= SUPPLIED MATERIAL =
------------------------------------------------------------

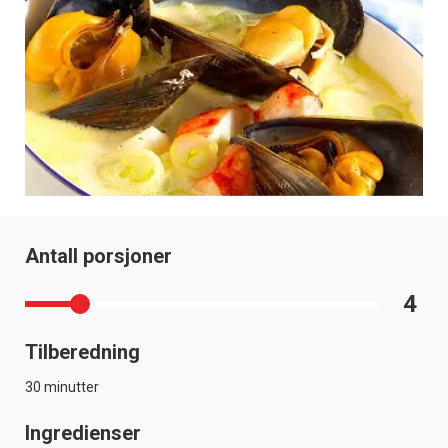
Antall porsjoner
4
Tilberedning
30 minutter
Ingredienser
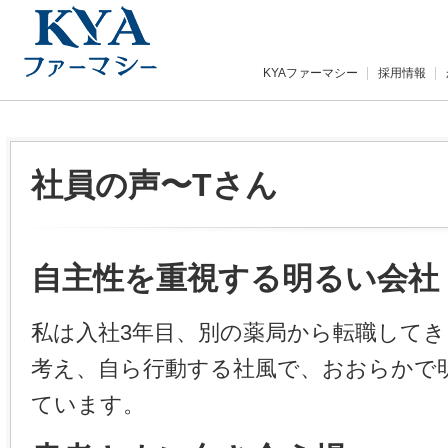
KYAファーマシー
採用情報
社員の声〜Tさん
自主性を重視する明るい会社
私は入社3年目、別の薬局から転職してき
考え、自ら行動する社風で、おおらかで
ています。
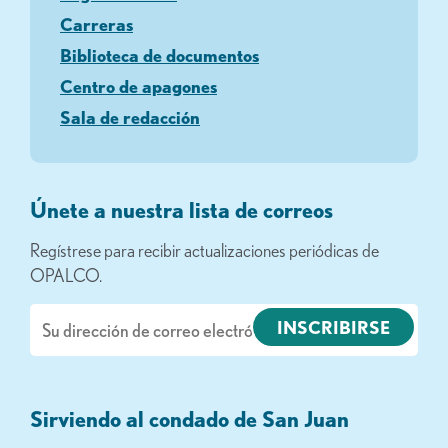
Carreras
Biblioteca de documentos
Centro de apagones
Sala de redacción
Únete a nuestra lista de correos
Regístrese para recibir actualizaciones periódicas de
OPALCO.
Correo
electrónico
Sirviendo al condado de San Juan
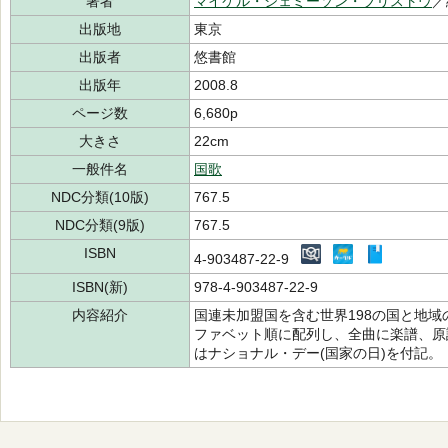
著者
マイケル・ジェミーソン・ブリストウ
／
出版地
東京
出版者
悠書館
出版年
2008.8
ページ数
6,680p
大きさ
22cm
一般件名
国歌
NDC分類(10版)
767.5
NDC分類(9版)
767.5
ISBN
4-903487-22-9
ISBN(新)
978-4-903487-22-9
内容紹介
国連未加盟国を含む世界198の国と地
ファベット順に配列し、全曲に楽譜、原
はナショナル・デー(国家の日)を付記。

------------------------------------------------------------

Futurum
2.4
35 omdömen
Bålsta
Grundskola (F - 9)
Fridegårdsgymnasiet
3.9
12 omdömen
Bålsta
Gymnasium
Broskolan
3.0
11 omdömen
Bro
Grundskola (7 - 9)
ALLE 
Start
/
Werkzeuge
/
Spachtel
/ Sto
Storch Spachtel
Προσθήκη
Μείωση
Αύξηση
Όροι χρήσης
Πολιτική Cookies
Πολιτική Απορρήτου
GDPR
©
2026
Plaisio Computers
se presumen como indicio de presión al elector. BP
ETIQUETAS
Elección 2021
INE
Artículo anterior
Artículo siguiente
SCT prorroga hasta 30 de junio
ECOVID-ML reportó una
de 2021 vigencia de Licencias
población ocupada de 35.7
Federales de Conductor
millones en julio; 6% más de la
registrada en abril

------------------------------------------------------------

= WHAT TO PRODUCE =
Go through the material above and report each line containing "Πολιτική".

= ANSWER TO THIS EXERCISE =
Πολιτική Cookies
Πολιτική Απορρήτου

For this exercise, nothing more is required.